In the years since, Attia seems to have given up the dream of a software-powered architecture system. In 2013, he was interviewed by the Israeli paper Globes, accusing Google X of stealing his life's work, but has kept quiet since then. Max Sound, a streaming audio company, bought the rights from Attia to protect Engineered Architecture’s technology in 2014, and is filing the suit on his behalf. Max Sound has multiple pending patent suits against Google, and in December, they offered to bankroll any credible IP claims against the search giant, claiming the sheer size of the web giant had convinced many smaller companies to avoid litigation. "We are interested in hearing more from other companies in similar circumstances," the Max Sound CEO said in a statement.
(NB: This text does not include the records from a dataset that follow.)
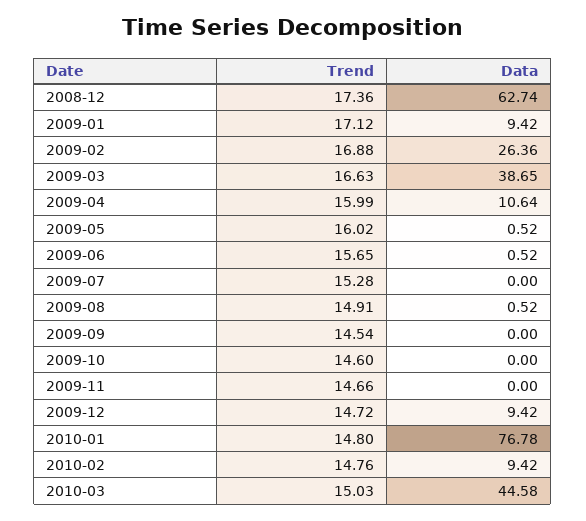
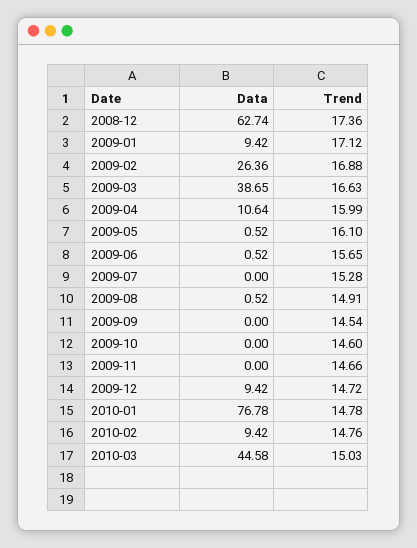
Trend, 2009-05: 16.02 -> 16.1
Trend, 2010-01: 14.8 -> 14.78

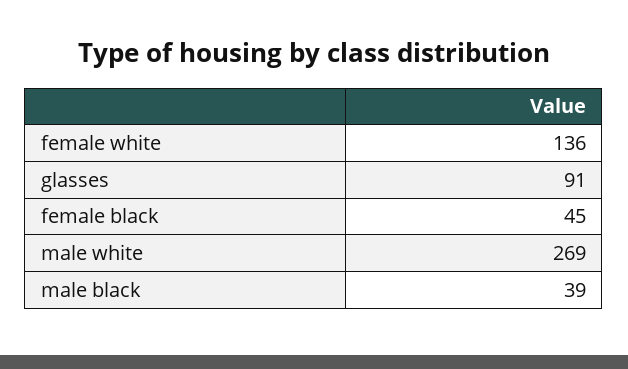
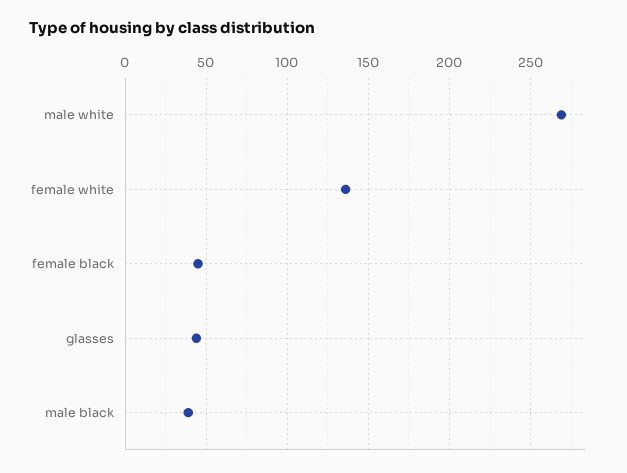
glasses: 91 -> 45

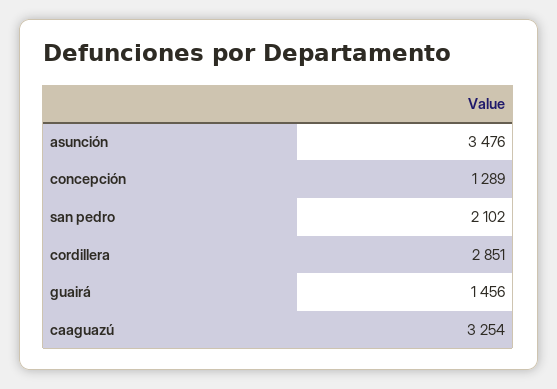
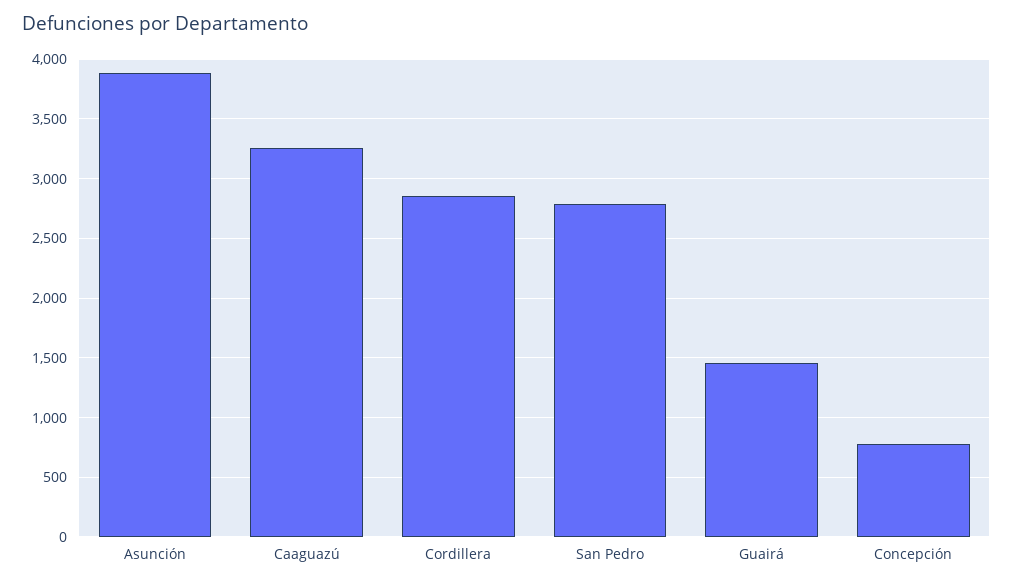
asunción: 3476 -> 3900
concepción: 1289 -> 800
san pedro: 2102 -> 2800

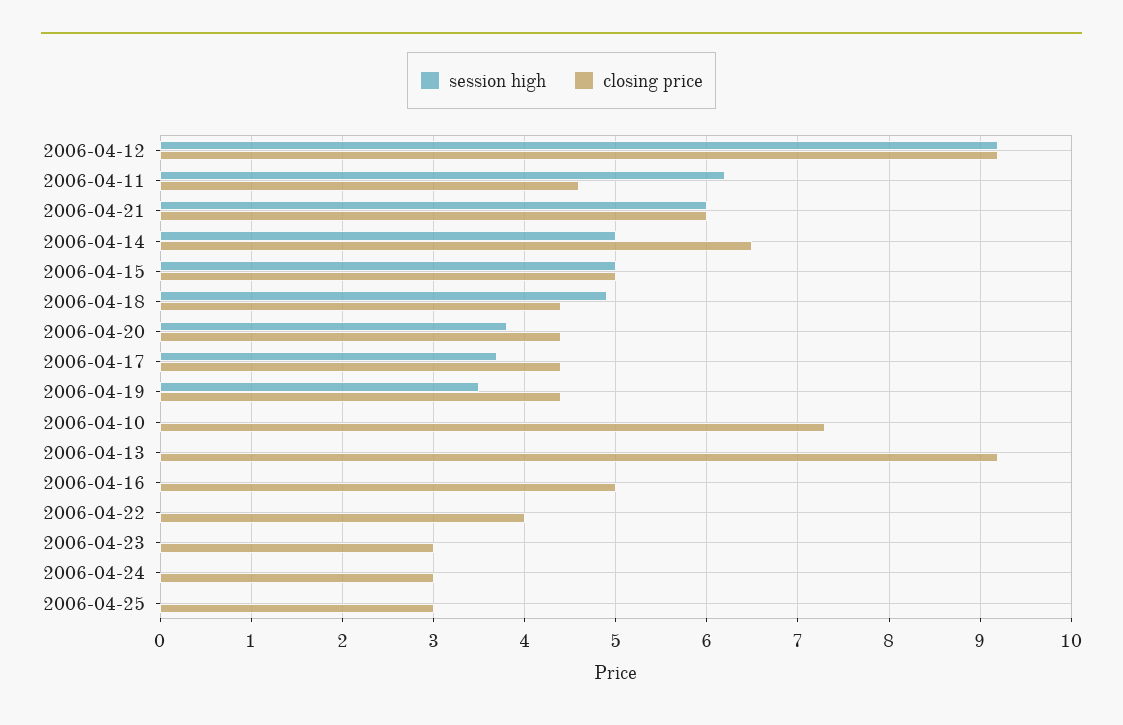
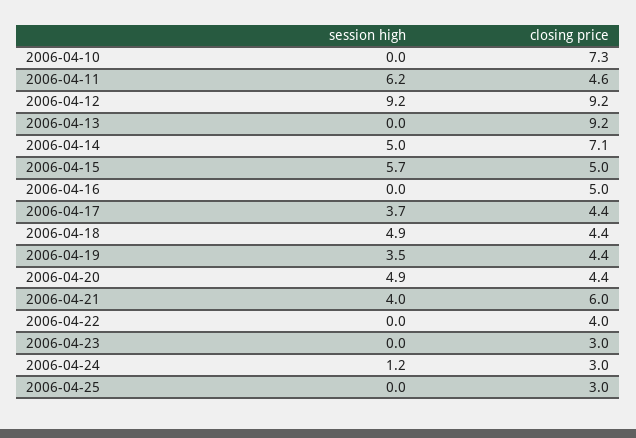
session high, 2006-04-21: 6 -> 4
closing price, 2006-04-14: 6.5 -> 7.1
session high, 2006-04-15: 5 -> 5.7
session high, 2006-04-20: 3.8 -> 4.9
session high, 2006-04-24: 0 -> 1.2

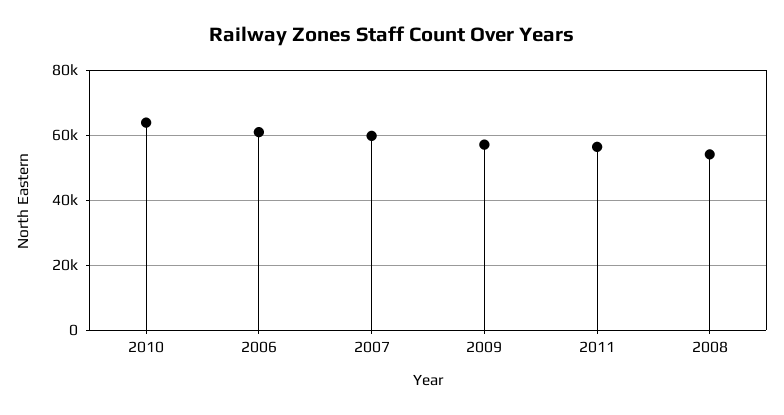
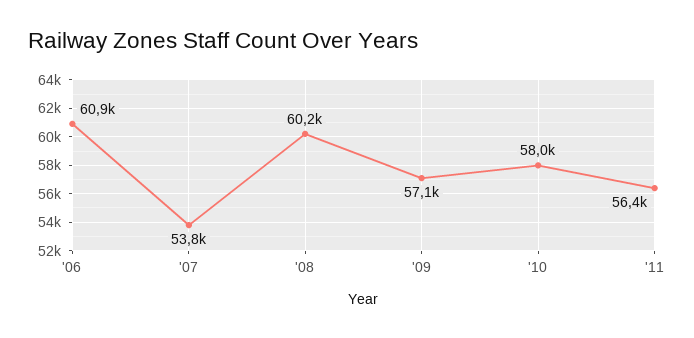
2010: 64000 -> 58000
2007: 60000 -> 53800
2008: 54000 -> 60200

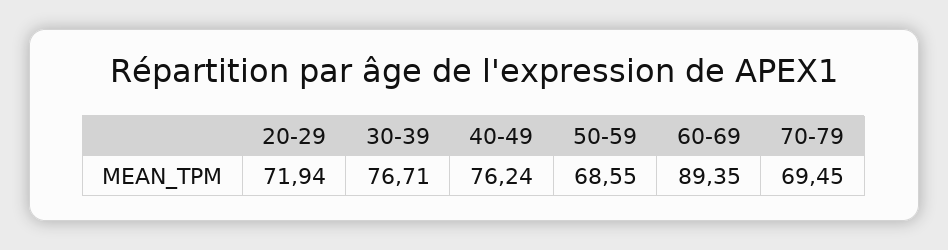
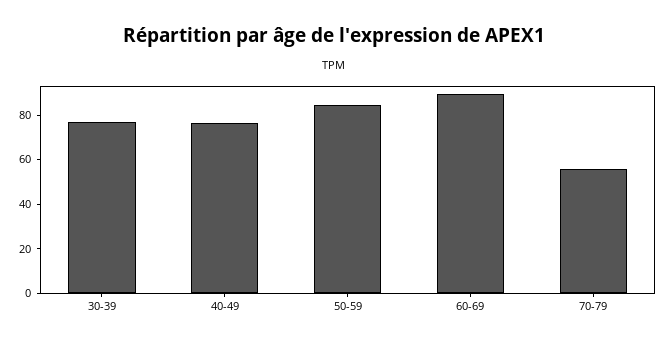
20-29: 71.94 -> none
50-59: 68.55 -> 85
70-79: 69.45 -> 55

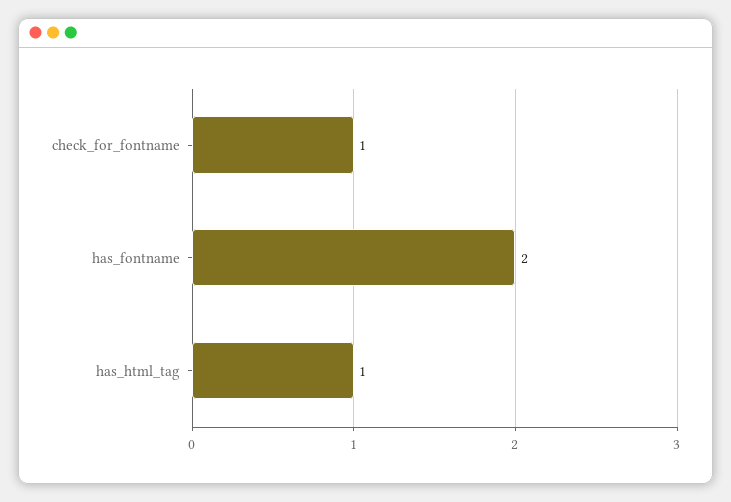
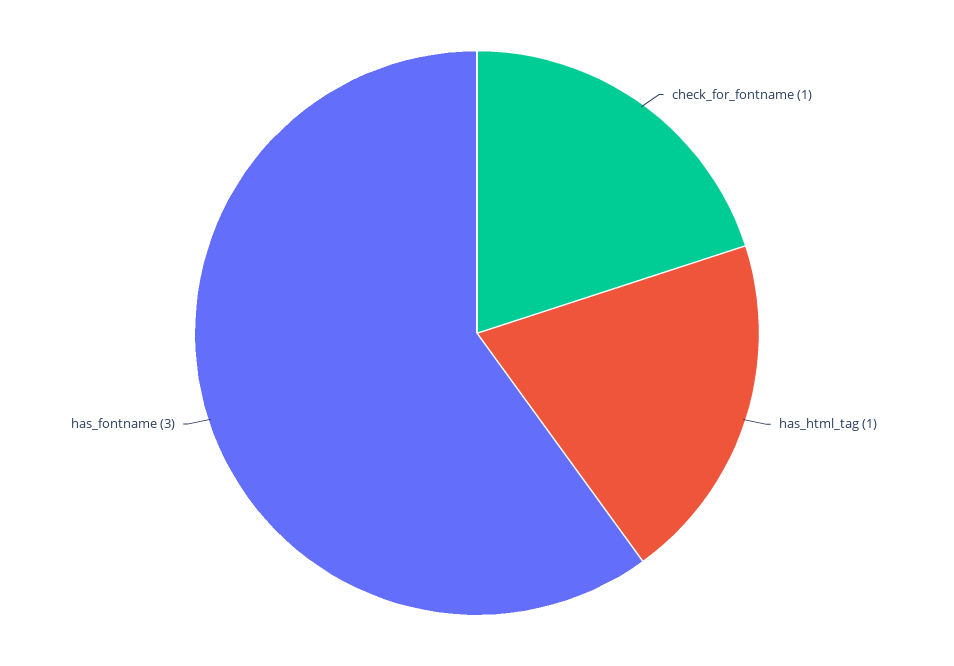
has_fontname: 2 -> 3

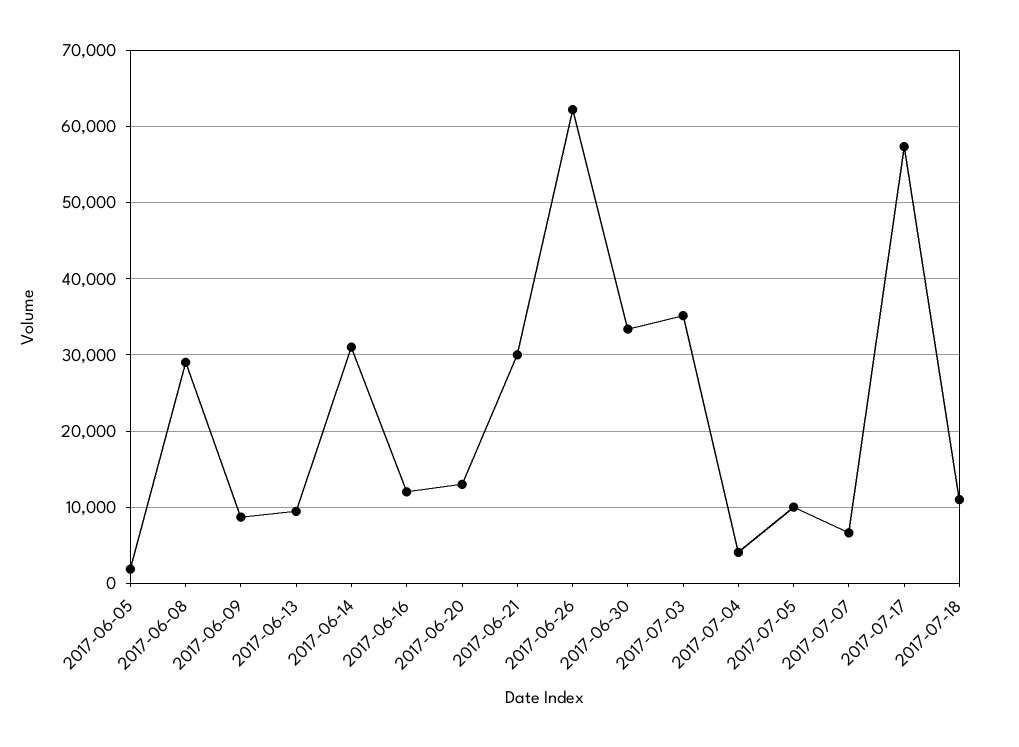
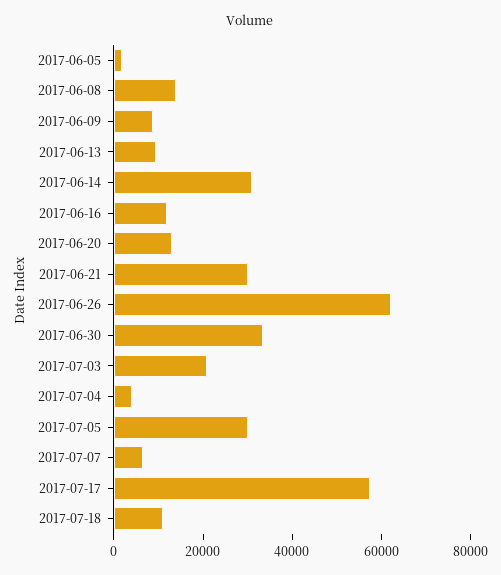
2017-06-08: 29000 -> 15000
2017-07-03: 35000 -> 20000
2017-07-05: 10000 -> 30000

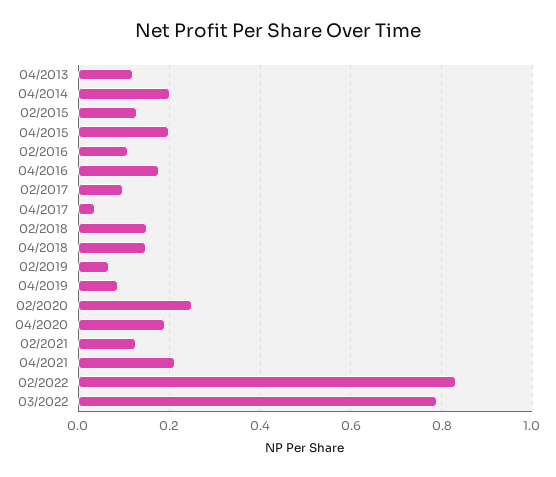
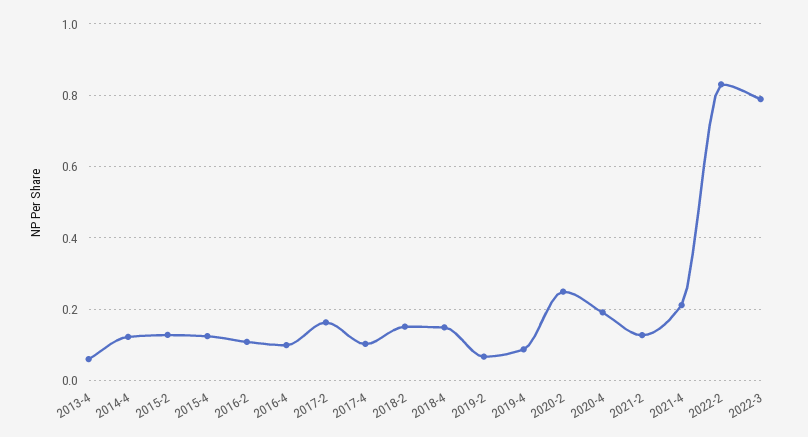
04/2013: 0.12 -> 0.06
04/2014: 0.2 -> 0.12
04/2015: 0.2 -> 0.12
04/2016: 0.18 -> 0.1
02/2017: 0.1 -> 0.16
04/2017: 0.04 -> 0.1

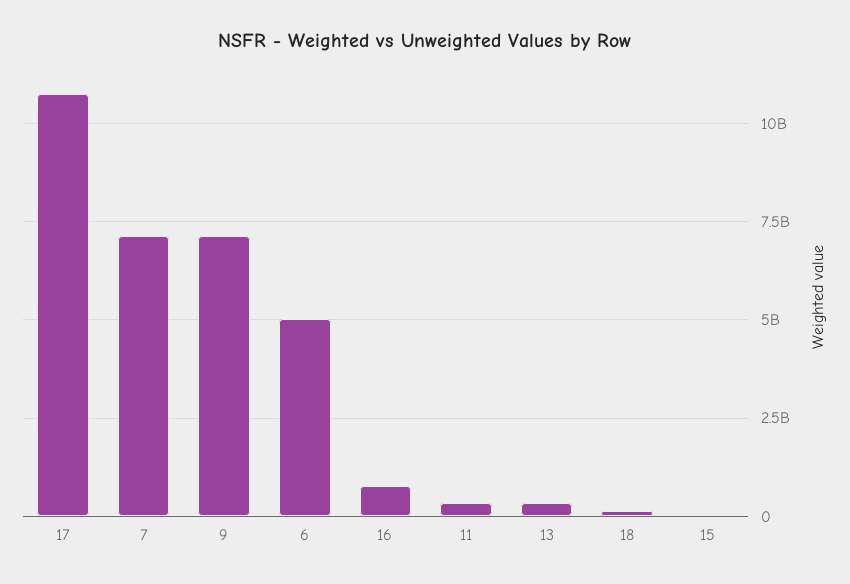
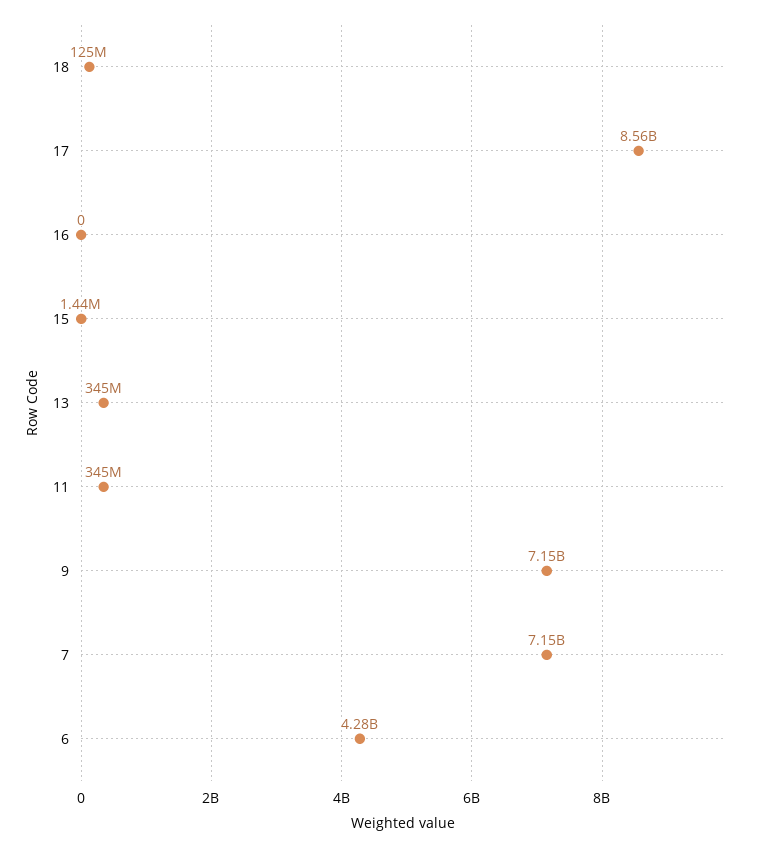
17: 10750000000 -> 8560000000
6: 5000000000 -> 4280000000
16: 750000000 -> 0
But while Attia’s lawsuit may be a result of Max Sound’s thirst for litigation, his gripes against Google go back much further. Most of the significant facts of his case were laid out in the Globes interview, months before he connected with Max Sound.

In the three years since the end of Project Genie, Google X has spun off more ideas into standalone Google projects, from Google Brain's AI research to Google Glass's new consumer version. As those projects have spun out, X has tackled even more ambitious schemes, building self-flying drones and Wi-Fi balloons. But Genie is still the only project to spin off into a standalone business.

In the meantime, Flux is focused on the usual worries of an ambitious but cash-strapped startup. Their first product, Flux Metro, launched in October. It's an urban planning tool, aggregating and visualizing the local government's claim to any future buildings on a given plot of land. It’s planned as just the first of many products. Construction is a billion-dollar industry, and the company says Flux can have just as big an impact as higher-profile Google projects like Loon or Glass — that is, once the legal woes are sorted out. "We’re busy building much needed collaboration infrastructure for the construction industry," a company representative told The Verge, "and have no additional comments at this time."